:: Try it ::
Where does "omitted" appear in the data? Return each line that holds it.

:: Dataset extract ::

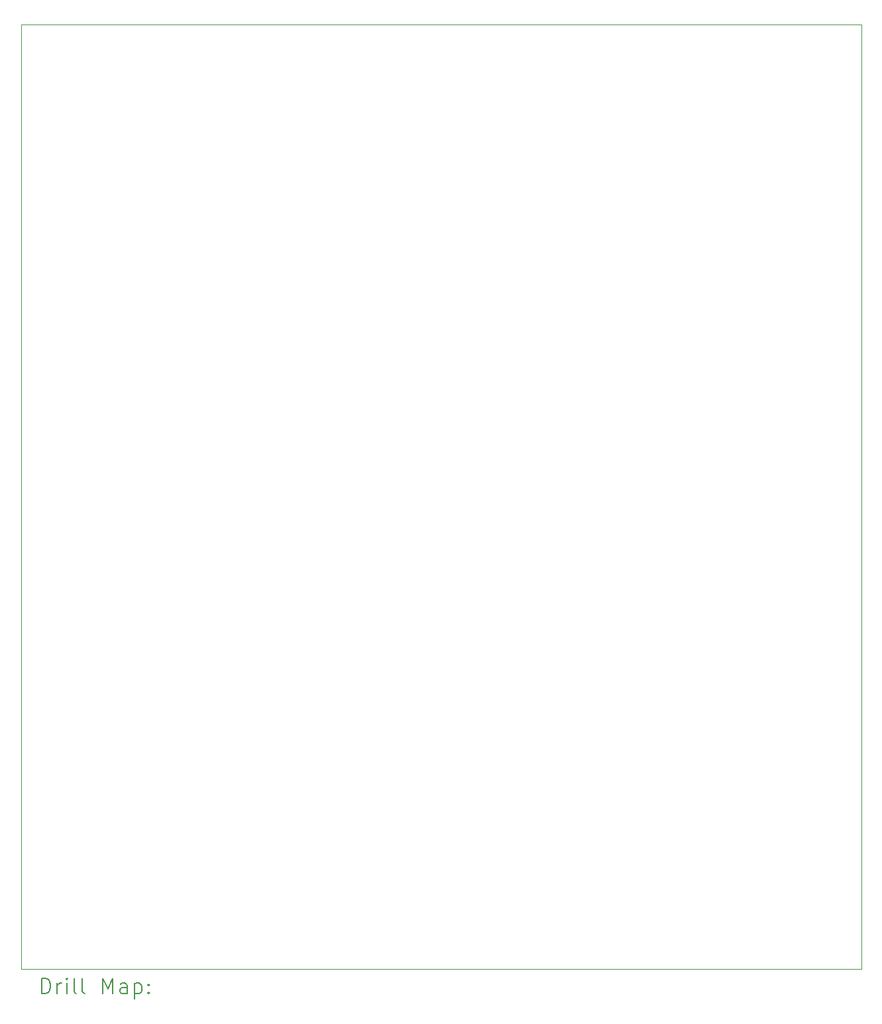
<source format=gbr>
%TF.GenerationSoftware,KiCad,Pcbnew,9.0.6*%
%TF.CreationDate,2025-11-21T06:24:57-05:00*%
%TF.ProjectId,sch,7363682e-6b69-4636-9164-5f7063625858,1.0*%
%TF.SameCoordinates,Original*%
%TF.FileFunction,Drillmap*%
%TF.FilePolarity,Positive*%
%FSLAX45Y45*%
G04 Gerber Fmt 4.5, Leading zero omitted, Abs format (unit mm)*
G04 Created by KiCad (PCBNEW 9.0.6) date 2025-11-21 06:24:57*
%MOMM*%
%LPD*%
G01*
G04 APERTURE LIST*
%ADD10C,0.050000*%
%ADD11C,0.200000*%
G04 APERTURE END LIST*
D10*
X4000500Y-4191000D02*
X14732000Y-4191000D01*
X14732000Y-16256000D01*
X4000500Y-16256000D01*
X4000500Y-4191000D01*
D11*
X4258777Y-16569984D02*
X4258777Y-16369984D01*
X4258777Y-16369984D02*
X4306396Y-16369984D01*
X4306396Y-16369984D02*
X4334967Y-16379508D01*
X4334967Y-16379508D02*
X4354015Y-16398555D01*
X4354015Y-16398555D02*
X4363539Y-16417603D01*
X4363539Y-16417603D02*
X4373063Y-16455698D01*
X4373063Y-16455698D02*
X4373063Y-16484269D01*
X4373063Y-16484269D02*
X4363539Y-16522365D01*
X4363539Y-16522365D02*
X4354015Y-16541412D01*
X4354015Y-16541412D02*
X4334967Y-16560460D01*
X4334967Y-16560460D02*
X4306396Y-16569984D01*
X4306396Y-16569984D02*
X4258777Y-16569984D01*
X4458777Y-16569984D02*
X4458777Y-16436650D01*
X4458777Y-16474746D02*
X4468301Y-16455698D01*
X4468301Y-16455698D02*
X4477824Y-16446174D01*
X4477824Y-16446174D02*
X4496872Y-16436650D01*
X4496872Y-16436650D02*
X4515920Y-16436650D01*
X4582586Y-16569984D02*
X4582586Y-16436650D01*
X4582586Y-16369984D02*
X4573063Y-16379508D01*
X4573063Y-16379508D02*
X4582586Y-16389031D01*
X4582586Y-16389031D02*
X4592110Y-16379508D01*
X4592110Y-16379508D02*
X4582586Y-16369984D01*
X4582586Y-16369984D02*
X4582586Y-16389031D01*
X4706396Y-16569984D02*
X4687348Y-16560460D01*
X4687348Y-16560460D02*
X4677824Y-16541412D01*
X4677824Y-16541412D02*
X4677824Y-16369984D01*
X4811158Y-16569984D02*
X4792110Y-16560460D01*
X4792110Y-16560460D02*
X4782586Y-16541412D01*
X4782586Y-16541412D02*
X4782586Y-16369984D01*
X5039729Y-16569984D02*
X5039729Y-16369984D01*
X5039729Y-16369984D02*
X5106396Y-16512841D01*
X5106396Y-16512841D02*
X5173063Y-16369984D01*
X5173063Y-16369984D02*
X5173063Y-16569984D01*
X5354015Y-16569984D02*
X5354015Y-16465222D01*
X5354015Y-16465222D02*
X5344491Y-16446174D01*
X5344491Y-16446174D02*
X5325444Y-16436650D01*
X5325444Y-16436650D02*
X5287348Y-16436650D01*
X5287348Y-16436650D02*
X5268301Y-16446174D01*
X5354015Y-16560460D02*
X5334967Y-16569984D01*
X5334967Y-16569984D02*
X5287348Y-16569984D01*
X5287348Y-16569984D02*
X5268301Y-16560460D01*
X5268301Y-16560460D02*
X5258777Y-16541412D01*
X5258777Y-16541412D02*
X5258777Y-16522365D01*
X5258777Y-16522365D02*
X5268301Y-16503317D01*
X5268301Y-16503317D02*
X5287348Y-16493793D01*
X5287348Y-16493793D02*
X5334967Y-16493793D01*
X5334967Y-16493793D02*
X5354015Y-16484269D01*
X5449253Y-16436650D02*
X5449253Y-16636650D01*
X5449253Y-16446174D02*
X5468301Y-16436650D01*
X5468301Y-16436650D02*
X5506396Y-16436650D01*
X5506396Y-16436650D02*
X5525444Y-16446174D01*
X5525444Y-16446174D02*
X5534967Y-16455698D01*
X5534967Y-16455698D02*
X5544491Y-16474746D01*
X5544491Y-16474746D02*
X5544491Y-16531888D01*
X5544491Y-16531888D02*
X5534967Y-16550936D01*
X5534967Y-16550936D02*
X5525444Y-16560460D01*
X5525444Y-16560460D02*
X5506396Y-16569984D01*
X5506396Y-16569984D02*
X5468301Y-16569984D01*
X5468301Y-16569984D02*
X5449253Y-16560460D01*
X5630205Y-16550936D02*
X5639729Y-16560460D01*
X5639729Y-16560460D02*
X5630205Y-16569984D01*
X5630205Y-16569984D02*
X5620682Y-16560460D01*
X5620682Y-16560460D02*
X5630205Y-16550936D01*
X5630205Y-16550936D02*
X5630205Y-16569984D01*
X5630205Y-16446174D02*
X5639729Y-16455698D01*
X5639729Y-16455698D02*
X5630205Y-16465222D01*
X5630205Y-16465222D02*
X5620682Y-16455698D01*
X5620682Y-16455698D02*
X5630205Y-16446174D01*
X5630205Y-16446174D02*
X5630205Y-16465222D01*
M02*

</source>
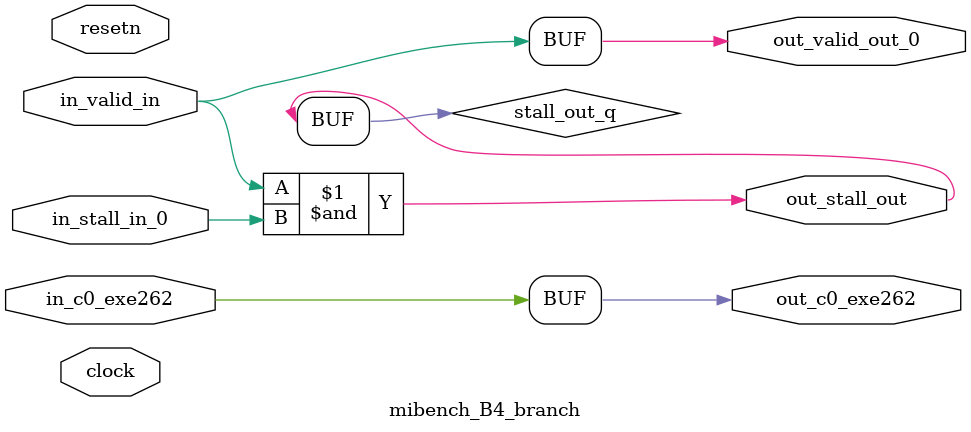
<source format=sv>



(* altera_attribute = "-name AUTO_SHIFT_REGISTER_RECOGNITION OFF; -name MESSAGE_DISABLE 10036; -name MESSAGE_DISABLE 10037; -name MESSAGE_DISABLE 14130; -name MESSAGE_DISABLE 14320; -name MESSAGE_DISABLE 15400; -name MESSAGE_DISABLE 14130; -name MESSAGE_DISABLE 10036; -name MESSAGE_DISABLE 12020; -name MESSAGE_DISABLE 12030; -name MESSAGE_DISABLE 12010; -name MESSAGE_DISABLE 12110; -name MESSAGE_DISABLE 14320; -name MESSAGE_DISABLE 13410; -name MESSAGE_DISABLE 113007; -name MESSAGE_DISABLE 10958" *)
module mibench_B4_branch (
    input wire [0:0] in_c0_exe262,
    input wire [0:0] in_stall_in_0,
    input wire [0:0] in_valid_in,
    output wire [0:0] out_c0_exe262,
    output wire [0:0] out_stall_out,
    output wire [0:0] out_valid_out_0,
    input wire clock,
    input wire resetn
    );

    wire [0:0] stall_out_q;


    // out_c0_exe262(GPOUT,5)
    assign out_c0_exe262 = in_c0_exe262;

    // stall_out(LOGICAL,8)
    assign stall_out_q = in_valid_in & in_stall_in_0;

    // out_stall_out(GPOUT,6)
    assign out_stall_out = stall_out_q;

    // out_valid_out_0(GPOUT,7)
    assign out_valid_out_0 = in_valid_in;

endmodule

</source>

...

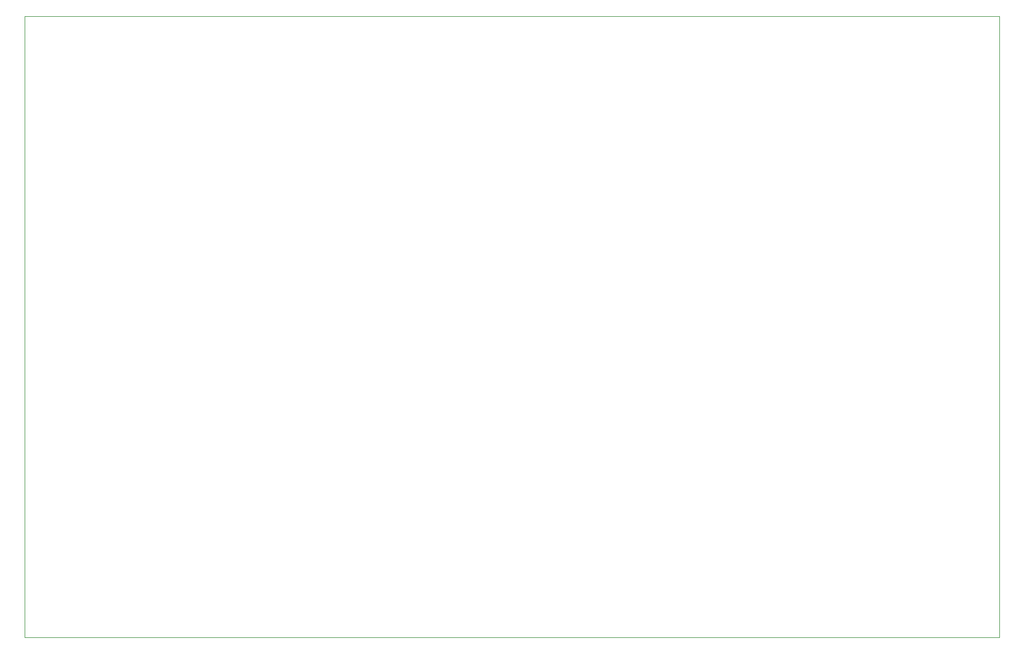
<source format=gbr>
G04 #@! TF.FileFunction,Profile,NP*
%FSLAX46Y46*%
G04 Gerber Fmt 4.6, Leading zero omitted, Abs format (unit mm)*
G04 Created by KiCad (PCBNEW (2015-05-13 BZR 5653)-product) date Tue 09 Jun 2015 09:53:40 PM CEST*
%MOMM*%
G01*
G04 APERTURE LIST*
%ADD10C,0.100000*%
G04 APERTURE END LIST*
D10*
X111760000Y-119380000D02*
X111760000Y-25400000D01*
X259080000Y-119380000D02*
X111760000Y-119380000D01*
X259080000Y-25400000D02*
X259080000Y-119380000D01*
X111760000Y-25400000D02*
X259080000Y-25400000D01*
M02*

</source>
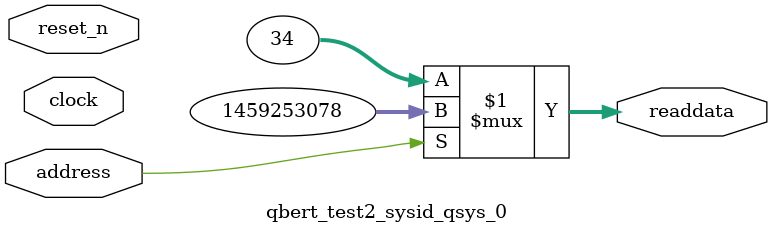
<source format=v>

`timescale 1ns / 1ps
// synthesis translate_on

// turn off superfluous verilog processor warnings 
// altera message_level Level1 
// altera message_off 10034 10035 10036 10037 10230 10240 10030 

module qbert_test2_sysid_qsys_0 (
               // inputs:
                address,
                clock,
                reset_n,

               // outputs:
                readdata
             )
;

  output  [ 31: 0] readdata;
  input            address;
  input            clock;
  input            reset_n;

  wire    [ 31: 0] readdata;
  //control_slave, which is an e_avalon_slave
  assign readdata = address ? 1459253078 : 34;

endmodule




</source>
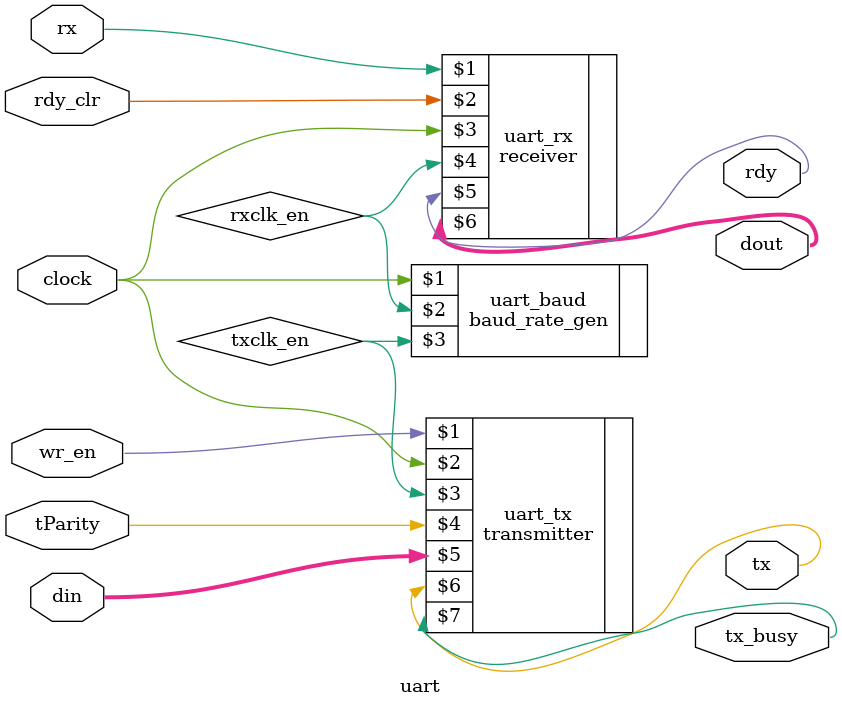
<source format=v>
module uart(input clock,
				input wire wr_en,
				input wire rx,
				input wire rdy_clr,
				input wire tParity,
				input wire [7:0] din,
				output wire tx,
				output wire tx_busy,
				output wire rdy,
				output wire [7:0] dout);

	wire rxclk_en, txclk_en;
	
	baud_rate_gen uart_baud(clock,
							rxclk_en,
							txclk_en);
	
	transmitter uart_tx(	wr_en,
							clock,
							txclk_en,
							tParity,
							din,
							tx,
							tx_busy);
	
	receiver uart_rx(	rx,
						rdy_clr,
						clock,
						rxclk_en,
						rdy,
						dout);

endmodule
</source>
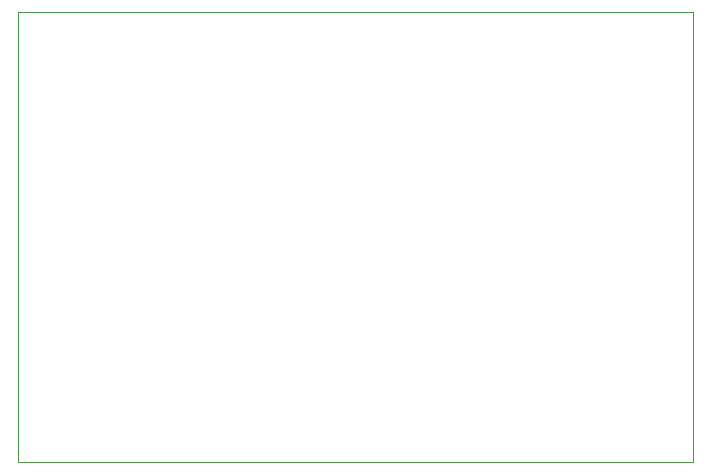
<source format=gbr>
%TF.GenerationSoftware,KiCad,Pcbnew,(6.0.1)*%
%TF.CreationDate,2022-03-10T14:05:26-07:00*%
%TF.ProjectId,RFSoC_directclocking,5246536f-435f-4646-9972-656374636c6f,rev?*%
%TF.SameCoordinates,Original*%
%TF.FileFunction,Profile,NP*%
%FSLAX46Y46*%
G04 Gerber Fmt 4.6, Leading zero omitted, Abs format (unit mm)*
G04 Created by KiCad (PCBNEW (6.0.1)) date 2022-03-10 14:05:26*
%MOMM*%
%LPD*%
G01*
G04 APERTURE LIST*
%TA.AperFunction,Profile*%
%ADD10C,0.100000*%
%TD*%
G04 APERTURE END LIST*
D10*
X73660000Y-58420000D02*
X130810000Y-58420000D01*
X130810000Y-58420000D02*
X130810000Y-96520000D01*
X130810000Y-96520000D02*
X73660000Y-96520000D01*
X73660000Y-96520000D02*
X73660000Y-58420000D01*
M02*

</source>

* * *

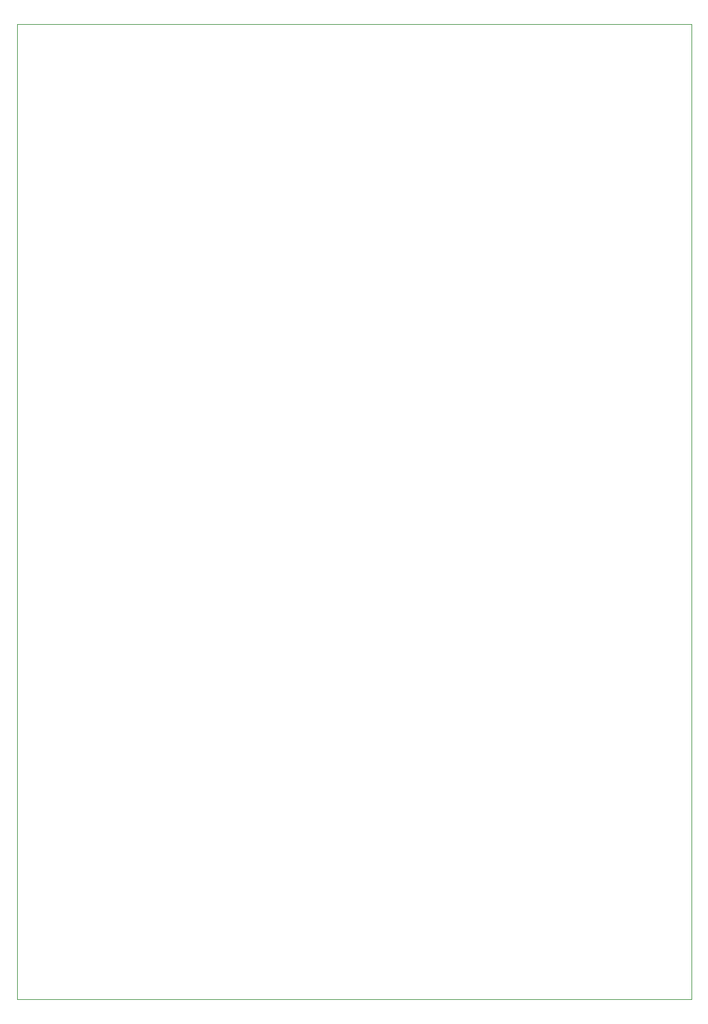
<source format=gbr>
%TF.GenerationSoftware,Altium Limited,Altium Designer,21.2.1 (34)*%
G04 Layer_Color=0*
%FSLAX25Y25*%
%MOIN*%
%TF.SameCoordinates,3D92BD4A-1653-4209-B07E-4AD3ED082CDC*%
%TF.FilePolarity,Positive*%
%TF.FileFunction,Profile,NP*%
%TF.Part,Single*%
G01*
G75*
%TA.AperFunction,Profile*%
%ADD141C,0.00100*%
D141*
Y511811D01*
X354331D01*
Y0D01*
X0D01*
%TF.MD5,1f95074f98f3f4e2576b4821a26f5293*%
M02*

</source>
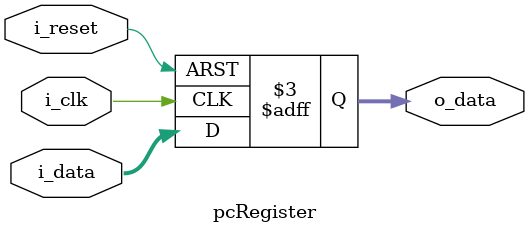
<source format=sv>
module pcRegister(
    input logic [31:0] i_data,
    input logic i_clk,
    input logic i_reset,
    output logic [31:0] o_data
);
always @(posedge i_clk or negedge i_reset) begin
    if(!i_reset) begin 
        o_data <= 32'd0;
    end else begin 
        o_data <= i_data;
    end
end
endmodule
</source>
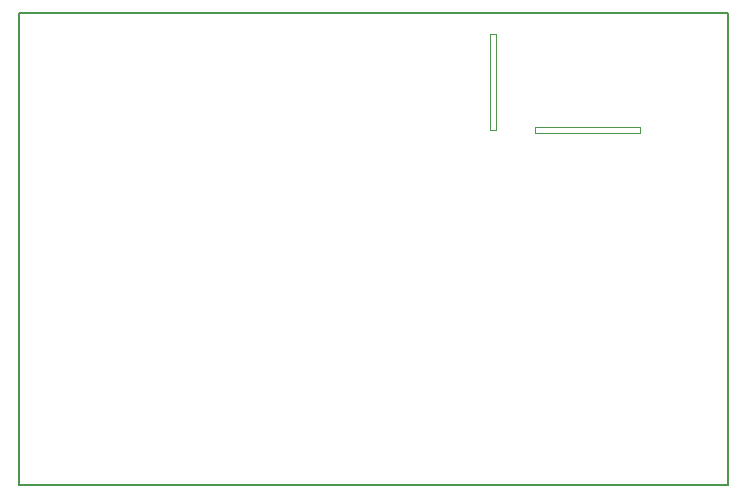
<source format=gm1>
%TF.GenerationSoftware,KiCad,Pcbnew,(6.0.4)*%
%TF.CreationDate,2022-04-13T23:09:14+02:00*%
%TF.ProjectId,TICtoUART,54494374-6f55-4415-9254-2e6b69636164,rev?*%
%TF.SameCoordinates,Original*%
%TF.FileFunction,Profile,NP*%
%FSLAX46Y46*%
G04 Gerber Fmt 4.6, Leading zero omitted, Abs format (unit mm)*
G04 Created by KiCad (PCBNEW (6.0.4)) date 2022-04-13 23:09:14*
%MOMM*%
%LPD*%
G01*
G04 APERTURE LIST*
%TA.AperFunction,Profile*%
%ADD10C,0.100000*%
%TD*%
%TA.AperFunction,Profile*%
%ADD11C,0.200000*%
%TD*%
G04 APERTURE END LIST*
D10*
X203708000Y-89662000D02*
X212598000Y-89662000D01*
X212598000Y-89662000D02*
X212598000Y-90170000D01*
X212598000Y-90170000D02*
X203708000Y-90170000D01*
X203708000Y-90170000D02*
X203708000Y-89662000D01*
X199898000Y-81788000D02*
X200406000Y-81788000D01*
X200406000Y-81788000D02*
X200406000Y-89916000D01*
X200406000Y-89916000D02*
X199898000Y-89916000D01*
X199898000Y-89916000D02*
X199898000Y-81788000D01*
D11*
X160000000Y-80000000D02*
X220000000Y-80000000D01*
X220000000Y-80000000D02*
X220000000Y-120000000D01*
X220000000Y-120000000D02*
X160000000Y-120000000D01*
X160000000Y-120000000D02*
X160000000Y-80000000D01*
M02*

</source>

:: Worked solution ::
G04 Gerber Fmt 4.5, Leading zero omitted, Abs format (unit mm)*
G04 Gerber Fmt 4.6, Leading zero omitted, Abs format (unit mm)*
G04 Gerber Fmt 4.6, Leading zero omitted, Abs format (unit mm)*
G04 Gerber Fmt 4.6, Leading zero omitted, Abs format (unit mm)*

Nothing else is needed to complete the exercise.